Originally published August 2015

I couldn’t have picked a better time to read Jon Krakauer’s latest, Missoula.

Or worse.

The almost-400-page account of a Montana town’s struggle with a permissive rape culture demanded my full attention, so a vacation was a great time to read it. And then the news/non-news about the Chicago Blackhawk’s Patrick Kane came across my newsfeed.

I’m not going to begin to speculate on a situation of which I know absolutely nothing. The only thing I can tell you about the case is that my grandmother lives in Hamburg. And that she is not the alleged victim. But after reading Missoula, I am more than concerned with how people are reacting to this particular story.

In his book, Krakauer, takes direct aim at the criminal justice process in the college town of Missoula, Montana—a subject worth delving into after repeated news stories about the University of Montana and its football players’ connections to a number of sexual assaults.

Several cases are followed at length, in particular, one involving a player named Beau Donaldson, who raped a childhood friend in 2010 while she was asleep on his couch. Initially appearing guilt-ridden, Donaldson promised his friend he would seek treatment. Instead, he spent the next year-and-a-half walking free and increasingly showing less and less remorse, to which the victim responded with an official criminal complaint.

Donaldson confessed and managed a plea deal, but the real story is in how the town of Missoula—which seemingly derives its identity from the Grizzlies football team, threw the victim under the bus in the name of elevating players like Donaldson so high as to make them untouchable.

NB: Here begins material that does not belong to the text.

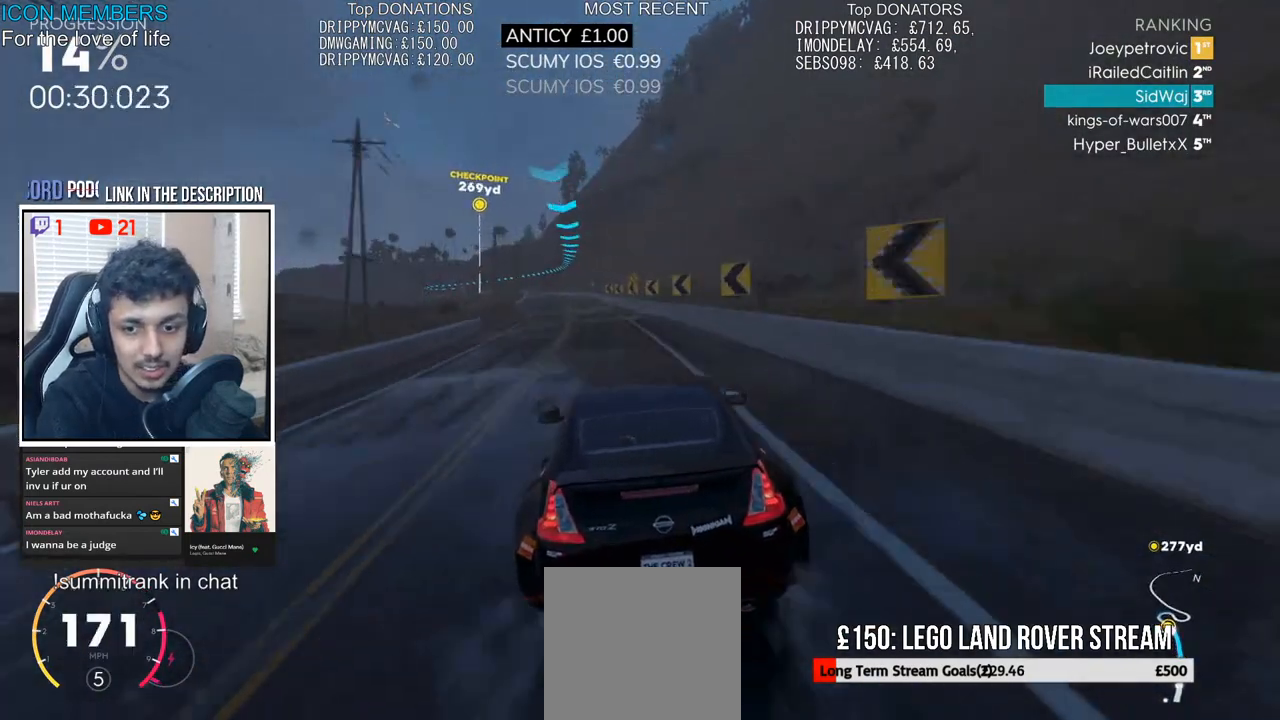
{"buttons": ["R2"], "left_stick": "center", "right_stick": "center", "events": [[50, "left_stick", "center"], [250, "left_stick", "left"], [367, "left_stick", "center"]]}
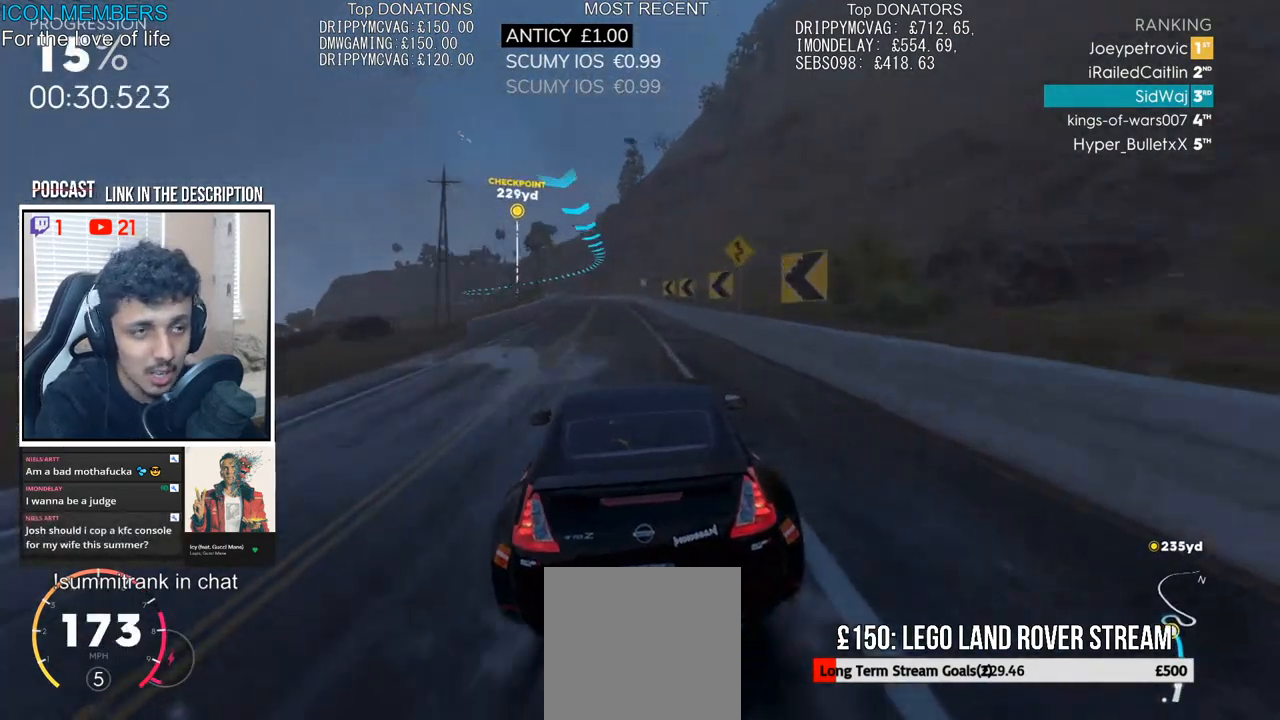
{"buttons": ["R2"], "left_stick": "center", "right_stick": "center", "events": [[117, "left_stick", "left"], [467, "left_stick", "center"]]}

Players including Jordan Johnson, former U of M quarterback and at the time, probably as famous as anyone could be in Montana. In 2012, Johnson was charged with “sexual intercourse without consent” when a friend accused him of rape after a makeout session went horribly wrong. Like cases before hers, the victim was scrutinized—was her post-rape behavior appropriate? Was she interested in him only because he was the star quarterback? Did she have a boyfriend?

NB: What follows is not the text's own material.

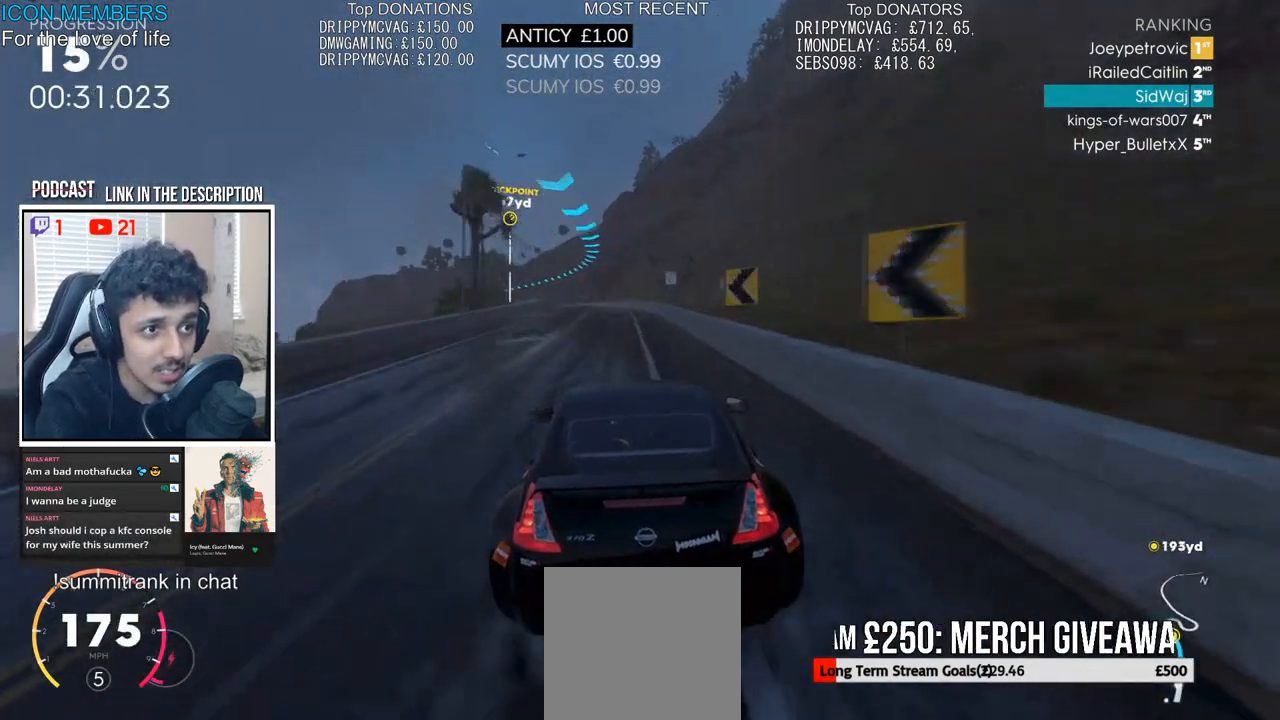
{"buttons": ["R2"], "left_stick": "left", "right_stick": "center", "events": [[117, "left_stick", "left"]]}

Johnson, in a highly-publicized trial, was found not guilty.

Krakauer’s unflinching portrayal of some very brave women in the face of skeptical police and prosecutors, is more than a worthy read. It’s a testament to what our culture has morphed into—one that’s willing to give the side-eye to someone asking for help when assaulted by a person that has fame, fortune, talent and the love of adoring fans.

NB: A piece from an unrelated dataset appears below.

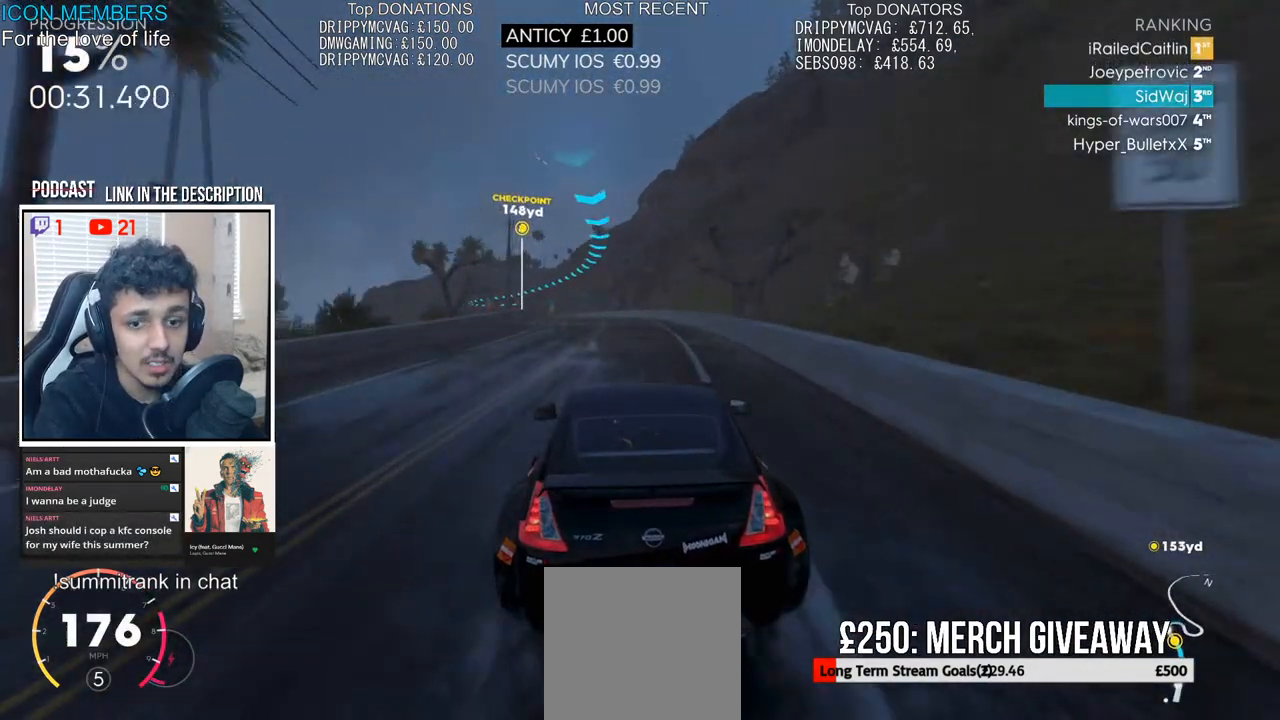
{"buttons": ["R2"], "left_stick": "center", "right_stick": "center", "events": [[33, "left_stick", "center"], [150, "left_stick", "left"], [450, "left_stick", "center"]]}
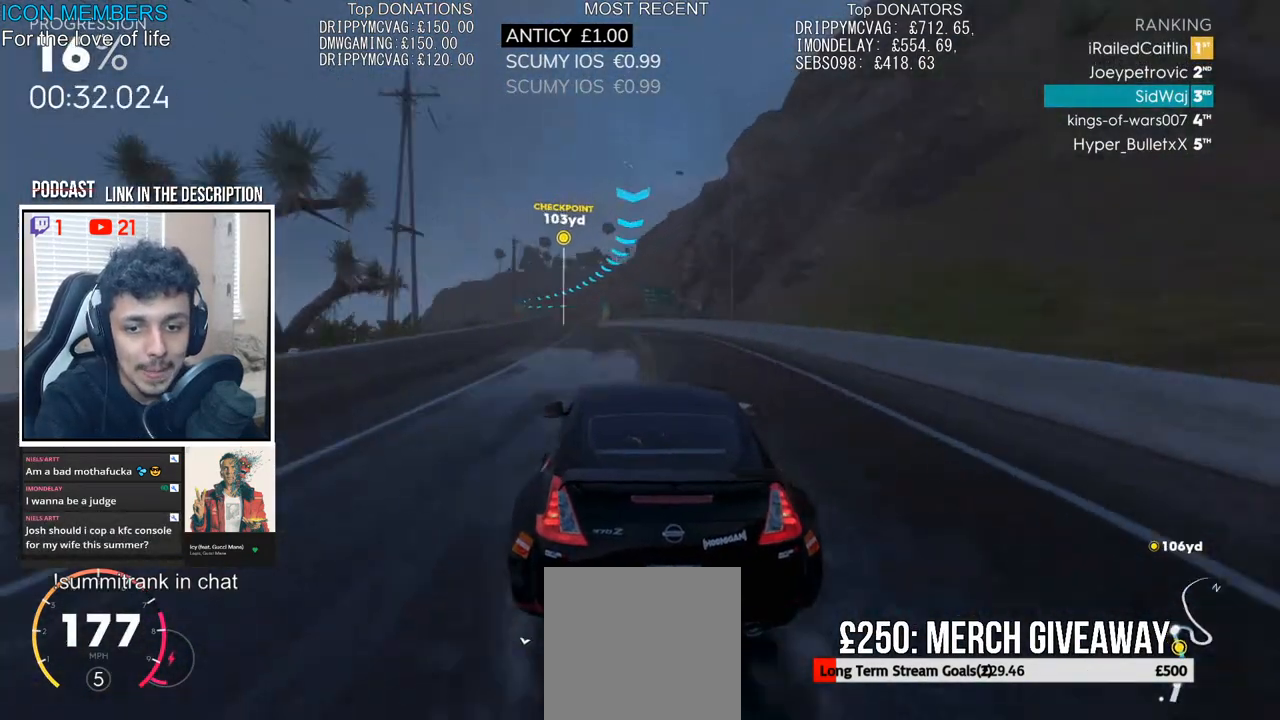
{"buttons": ["R2"], "left_stick": "center", "right_stick": "center", "events": [[67, "left_stick", "left"], [483, "left_stick", "center"]]}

How ingrained is athlete worship? So much so that even after reading the book not a day earlier, my very first thought upon hearing the news was, “What does this mean for the Hawks next season?” Ugh. Just, ugh. And the followup thought was, “I hope it’s not true.” It took a good 20 – 30 seconds before I righted course and put the concern where it should be—with the alleged victim and a sincere hope that due process is carried out thoroughly and thoughtfully, without prejudice toward either party in the incident.

I don’t even know where to start in trying to redefine the national conversation in regard to sexual and domestic assault and professional athletes. I know voices got louder after the Ray Rice incident last year. But there’s so much more work to be done, and not just in the front office. Krakauer’s book is an excellent start.